**Tarefa proposta**. Transcreva a análise de Starfield entre "Análise do jogo" e "será seu papel.", inclusive, alterando "nave" para "espaçonave".

**Trecho do texto**.
____
Análise do jogo Starfield
Após mais de 20 anos trabalhando exclusivamente em franquias já estabelecidas, a talentosa equipe da Bethesda Game Studios decidiu se arriscar na criação de um universo completamente inédito. O resultado disso é Starfield; um RPG espacial massivo lançado exclusivamente para a nova geração. Permeado de promessas mirabolantes, o jogo parte de uma premissa simples: reunir artefatos misteriosos espalhados por diferentes galáxias para desvendar um antigo segredo do universo. Como um bom RPG, realizar ou não essa tarefa é decisão do jogador. Há muito o que explorar fora da missão principal, podemos casar, virar um pirata espacial ou quem sabe se tornar um vigilante, daqueles que usam um traje chamativo e enfrentam os malfeitores. Acompanhado de sua preciosa nave, cabe a você decidir qual será seu papel.
____
**Informações fornecidas**.

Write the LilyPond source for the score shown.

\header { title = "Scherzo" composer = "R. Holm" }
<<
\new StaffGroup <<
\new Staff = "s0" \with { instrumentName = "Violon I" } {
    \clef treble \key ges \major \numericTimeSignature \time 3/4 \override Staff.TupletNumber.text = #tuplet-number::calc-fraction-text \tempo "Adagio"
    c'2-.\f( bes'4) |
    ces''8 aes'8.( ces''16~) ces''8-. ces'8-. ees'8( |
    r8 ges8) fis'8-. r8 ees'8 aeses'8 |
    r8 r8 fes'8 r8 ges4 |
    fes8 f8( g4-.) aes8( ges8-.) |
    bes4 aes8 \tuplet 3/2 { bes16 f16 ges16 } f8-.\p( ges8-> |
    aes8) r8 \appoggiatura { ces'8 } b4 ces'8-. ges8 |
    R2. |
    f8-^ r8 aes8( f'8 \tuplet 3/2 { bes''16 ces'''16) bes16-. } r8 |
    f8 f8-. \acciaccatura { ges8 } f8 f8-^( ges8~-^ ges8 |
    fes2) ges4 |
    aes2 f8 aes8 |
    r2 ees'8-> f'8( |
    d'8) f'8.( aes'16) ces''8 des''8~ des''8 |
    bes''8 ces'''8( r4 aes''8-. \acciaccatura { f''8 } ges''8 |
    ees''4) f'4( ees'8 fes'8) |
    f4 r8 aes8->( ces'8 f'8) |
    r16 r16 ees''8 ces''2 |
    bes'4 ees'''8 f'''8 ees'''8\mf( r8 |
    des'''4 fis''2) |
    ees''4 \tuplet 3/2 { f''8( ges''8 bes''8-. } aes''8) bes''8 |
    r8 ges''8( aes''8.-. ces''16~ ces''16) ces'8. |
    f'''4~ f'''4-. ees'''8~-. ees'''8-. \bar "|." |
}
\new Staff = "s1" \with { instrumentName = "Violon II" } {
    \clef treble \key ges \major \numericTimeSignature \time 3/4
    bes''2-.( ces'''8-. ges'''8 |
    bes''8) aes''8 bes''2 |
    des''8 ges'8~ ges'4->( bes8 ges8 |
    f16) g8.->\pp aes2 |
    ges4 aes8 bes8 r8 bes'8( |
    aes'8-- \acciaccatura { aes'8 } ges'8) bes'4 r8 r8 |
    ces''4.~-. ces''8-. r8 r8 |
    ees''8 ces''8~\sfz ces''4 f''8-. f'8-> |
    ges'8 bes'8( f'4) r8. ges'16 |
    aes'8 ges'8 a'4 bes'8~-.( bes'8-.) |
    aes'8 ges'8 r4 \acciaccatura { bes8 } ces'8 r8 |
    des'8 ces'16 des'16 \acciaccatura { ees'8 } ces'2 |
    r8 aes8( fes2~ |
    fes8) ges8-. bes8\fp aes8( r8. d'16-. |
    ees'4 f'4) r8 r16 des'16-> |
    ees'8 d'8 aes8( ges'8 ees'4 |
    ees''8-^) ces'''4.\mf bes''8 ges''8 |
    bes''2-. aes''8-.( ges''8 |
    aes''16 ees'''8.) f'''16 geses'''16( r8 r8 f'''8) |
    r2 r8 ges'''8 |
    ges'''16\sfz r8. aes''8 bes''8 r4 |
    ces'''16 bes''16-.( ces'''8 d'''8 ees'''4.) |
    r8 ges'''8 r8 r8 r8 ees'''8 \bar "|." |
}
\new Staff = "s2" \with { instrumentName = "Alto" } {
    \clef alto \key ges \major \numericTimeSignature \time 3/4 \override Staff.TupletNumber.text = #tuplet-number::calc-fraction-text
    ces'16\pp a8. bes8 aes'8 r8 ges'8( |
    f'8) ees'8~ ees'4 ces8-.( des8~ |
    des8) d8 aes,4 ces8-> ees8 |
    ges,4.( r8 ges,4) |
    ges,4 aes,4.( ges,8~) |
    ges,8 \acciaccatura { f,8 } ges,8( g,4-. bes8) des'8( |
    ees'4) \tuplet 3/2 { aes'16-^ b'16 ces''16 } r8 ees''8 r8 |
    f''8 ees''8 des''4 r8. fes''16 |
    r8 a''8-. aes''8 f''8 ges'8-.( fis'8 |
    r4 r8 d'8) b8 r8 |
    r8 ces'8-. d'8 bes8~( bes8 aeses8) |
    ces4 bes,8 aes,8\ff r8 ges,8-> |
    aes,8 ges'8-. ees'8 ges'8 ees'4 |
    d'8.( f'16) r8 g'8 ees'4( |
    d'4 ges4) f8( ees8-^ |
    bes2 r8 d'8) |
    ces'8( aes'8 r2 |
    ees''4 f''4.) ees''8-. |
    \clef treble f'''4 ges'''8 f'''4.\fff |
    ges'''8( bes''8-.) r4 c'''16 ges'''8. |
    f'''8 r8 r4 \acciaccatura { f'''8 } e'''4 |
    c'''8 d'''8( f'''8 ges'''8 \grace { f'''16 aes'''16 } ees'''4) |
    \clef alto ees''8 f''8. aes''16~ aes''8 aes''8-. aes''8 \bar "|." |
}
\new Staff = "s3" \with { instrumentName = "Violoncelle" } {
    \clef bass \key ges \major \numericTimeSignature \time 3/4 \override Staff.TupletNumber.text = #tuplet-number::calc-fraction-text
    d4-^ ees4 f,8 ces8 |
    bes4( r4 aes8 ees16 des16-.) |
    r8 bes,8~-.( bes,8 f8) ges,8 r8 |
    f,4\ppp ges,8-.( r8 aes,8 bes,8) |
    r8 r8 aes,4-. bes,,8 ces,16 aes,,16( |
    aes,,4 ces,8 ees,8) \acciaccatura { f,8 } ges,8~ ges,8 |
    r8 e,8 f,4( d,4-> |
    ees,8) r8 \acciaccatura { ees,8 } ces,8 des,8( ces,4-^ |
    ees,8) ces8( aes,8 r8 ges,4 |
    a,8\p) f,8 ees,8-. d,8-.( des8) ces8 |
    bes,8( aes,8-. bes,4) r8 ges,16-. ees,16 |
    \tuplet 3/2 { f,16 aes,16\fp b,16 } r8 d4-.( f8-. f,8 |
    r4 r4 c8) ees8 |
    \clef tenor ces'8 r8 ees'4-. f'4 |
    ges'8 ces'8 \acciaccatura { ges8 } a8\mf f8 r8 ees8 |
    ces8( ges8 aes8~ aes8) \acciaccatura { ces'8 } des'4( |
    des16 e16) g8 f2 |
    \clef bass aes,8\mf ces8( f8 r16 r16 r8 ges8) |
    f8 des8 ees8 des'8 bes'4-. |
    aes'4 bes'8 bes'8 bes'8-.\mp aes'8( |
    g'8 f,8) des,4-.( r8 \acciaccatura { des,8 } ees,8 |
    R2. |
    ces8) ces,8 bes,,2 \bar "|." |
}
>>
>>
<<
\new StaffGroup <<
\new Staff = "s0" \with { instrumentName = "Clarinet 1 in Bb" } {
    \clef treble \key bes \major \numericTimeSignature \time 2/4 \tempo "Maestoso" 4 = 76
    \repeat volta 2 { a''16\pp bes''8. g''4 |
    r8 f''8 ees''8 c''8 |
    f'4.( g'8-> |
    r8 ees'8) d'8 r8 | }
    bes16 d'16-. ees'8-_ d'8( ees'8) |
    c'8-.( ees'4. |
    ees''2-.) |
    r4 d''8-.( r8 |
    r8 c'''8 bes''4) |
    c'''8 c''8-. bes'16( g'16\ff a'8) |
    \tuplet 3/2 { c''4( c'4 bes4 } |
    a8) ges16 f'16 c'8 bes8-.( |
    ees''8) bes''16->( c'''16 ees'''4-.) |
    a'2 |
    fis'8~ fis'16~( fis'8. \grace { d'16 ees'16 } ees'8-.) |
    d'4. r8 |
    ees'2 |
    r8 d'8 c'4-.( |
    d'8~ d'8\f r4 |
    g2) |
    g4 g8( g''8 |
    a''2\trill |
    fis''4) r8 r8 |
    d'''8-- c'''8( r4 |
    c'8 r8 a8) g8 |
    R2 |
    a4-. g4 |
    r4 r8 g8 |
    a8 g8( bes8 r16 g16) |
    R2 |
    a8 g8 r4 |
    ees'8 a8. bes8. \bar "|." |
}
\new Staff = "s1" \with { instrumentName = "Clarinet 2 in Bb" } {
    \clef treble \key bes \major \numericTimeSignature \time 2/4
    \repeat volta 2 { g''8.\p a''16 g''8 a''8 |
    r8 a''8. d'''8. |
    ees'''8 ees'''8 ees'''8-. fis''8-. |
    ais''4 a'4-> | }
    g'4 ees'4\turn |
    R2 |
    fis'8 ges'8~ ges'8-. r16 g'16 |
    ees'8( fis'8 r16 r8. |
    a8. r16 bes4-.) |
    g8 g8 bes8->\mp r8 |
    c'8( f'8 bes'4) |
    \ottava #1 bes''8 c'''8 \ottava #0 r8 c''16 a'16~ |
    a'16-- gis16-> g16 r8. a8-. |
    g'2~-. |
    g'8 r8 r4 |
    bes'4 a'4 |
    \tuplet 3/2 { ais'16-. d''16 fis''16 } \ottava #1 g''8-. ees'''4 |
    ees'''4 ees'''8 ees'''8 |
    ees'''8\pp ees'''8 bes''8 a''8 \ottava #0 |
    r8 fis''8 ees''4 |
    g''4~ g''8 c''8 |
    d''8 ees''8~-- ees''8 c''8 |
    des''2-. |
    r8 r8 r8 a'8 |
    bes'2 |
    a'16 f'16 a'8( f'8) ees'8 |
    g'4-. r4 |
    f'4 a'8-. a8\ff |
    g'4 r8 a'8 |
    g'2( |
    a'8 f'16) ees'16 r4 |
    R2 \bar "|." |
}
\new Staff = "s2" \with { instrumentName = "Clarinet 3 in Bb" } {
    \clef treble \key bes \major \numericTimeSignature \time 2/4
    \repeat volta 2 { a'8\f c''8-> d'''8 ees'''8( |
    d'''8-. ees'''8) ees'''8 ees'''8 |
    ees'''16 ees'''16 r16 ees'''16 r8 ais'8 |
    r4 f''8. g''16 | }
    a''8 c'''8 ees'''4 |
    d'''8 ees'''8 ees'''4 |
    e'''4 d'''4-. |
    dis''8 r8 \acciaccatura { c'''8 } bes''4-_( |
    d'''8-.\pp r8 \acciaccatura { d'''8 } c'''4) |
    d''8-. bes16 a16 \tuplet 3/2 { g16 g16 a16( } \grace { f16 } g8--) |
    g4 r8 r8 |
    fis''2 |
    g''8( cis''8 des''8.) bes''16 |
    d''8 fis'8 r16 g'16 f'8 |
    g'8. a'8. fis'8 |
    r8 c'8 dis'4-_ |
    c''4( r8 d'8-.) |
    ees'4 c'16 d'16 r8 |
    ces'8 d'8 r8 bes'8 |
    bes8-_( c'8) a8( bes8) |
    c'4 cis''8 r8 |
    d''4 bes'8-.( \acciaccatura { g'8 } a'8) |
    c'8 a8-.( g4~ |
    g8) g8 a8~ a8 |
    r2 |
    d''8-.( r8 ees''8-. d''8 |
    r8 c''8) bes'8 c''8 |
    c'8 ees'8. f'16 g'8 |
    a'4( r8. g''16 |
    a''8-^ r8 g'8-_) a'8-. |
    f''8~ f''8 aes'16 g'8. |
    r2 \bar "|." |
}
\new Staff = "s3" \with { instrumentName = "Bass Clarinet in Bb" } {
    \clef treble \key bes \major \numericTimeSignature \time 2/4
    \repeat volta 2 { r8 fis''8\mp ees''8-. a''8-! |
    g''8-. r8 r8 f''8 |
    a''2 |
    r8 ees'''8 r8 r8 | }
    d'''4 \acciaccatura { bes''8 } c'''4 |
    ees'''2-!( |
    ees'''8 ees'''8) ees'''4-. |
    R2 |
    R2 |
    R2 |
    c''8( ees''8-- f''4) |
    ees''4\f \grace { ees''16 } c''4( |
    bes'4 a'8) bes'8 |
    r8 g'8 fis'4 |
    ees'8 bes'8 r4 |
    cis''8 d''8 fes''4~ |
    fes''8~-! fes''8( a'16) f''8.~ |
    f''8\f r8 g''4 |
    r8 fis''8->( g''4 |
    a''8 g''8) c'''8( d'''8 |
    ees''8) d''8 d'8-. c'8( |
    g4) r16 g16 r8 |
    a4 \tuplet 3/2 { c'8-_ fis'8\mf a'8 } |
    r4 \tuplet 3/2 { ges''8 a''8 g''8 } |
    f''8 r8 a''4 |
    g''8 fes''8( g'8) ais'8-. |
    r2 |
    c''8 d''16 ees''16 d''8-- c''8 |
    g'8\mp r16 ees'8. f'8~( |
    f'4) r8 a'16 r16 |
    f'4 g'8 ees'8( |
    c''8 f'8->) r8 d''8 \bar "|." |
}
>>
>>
____
**Resposta do exercício**.
Análise do jogo Starfield
Após mais de 20 anos trabalhando exclusivamente em franquias já estabelecidas, a talentosa equipe da Bethesda Game Studios decidiu se arriscar na criação de um universo completamente inédito. O resultado disso é Starfield; um RPG espacial massivo lançado exclusivamente para a nova geração. Permeado de promessas mirabolantes, o jogo parte de uma premissa simples: reunir artefatos misteriosos espalhados por diferentes galáxias para desvendar um antigo segredo do universo. Como um bom RPG, realizar ou não essa tarefa é decisão do jogador. Há muito o que explorar fora da missão principal, podemos casar, virar um pirata espacial ou quem sabe se tornar um vigilante, daqueles que usam um traje chamativo e enfrentam os malfeitores. Acompanhado de sua preciosa espaçonave, cabe a você decidir qual será seu papel.